We are all hearing that the economy is in a slump. I was curious how community organizations are handling the downturn. After all, they provide valuable services. Read this community group’s story and then see the tips I offer that should increase revenue.
I was a big sister for six years, so I decided to give Big Brothers Big Sisters exec Nancy Kosloski a call and get her take on fundraising and the economy. Nancy has been the executive director for many years, and she says this is the worst downturn she has experienced. Many of her staff has begun to work a four-day week to control payroll costs.
“Previous year’s fundraising dollars moved us ahead and allowed us to introduce new programs,” says Nancy. “Now our fundraisers fill in some of the financial holes we are experiencing.”
Recently they held their annual bowl-a-thon which has always been wildly successful. The bowling event raised $31,000 this year. Last year’s take was $36,000. “But we had 350 people bowl – which I considered great.” Nancy made sure to congratulate the staff on the huge turnout. So what went wrong? Apparently, corporate donations were down. “We have a golf event planned,” continues Nancy. “This year the golf outing will fill in the gaps that the bowling event didn’t earn.”
The organization plans to do more events, but it is touch and go because they have fewer staff who are working fewer hours. “This year we will have our motorcycle ride fundraiser with V Force Customs coordinating the event. We have to look at other events but will try not to repeat events that other organizations are conducting.
What are the major challenges Big Brothers Big Sisters are experiencing and how are they being addressed?
One major challenge for this community group has been the loss of their director of resource development – a key person. According to Nancy, another group offered her more money than Big Brothers and Big Sisters could afford. Because of their limited funding this year, they could only hire a part time staff member for that position.
“In terms of foundations, the help we usually count on has come through at 50% of last year’s levels. We thank them for what they are doing now and hope as the economy turns the foundation money will be restored, admits Nancy. “Also the challenge of getting grants is greater than ever, and there is more competition for the same dollars.

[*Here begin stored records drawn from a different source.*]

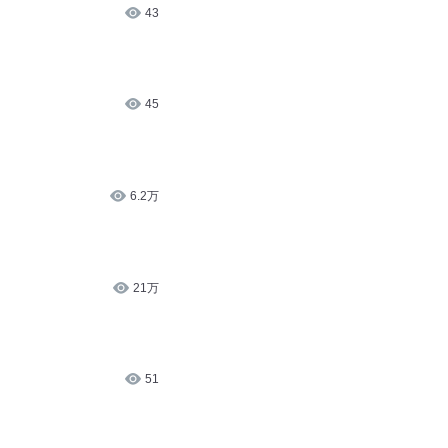
6.2万
21万
51
4.1万
3058
魔法之奥义新纪元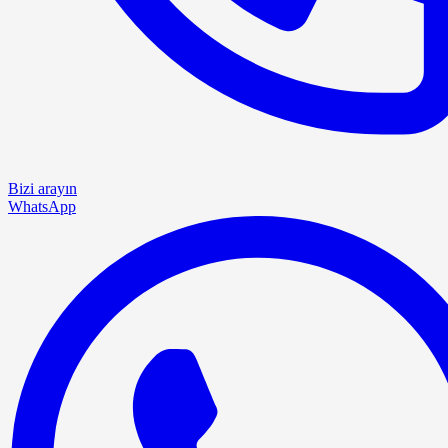
Bizi arayın
WhatsApp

How are you integrating social networking into your fund development planning?
Nancy tells her story:
“We are just starting to do that. For example, people can donate through our website. Those who participate in the motorcycle ride can sign up online. And people who bowled could form their teams online.

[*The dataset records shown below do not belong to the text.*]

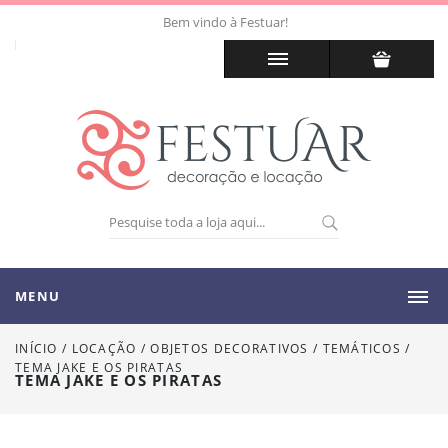
Bem vindo à Festuar!
MENU
INÍCIO
/
LOCAÇÃO
/
OBJETOS DECORATIVOS / TEMÁTICOS
/
TEMA JAKE E OS PIRATAS
TEMA JAKE E OS PIRATAS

“We are looking to set up a Facebook page for special causes. I don’t know the first thing about Facebook, and it requires additional staff time, which we don’t have. I signed up for my own Facebook page just to see how it works, but I don’t have time for more friends. This social marketing is a steep learning curve for me. “
Based on their limited funds what is the best direction for them?
Community organizations have the greatest difficulty moving out of their comfort zone. They know their programs, their staff and their kids. But do they really understand what others think about their program and what would encourage more people to get more involved?
How many of the current 350 bowlers, who they were really proud of, would become team leaders next year? How do they keep in touch with them? Did they collect email addresses? How often do they touch base and with what materials?
Create a blog (or short articles that can be emailed) that is sponsored by local bowling allies. Have the ally manager write about the best bowling techniques? If I only bowl once a year, I would be lucky to break 90 points. But if you send me coupons from local bowling lanes, and give me the needed tips, I may begin to enjoy the sport and get more involved with Nancy’s group.
If bowling is an annual event, have bowling articles on the website and encourage me to sign up for your newsletter or your email blast that offers discounts and information. Encourage me to sign up my friends. Become a bowling resource.
I know this is counter intuitive. Why should I promote bowling when our goal is to offer mentoring programs for kids? First, you need to walk in your bowlers’ shoes and second, you may get more new mentors than you realize.
So collect emails (they are very valuable) and use them effectively so people who participate in your events become engaged based on THEIR interests.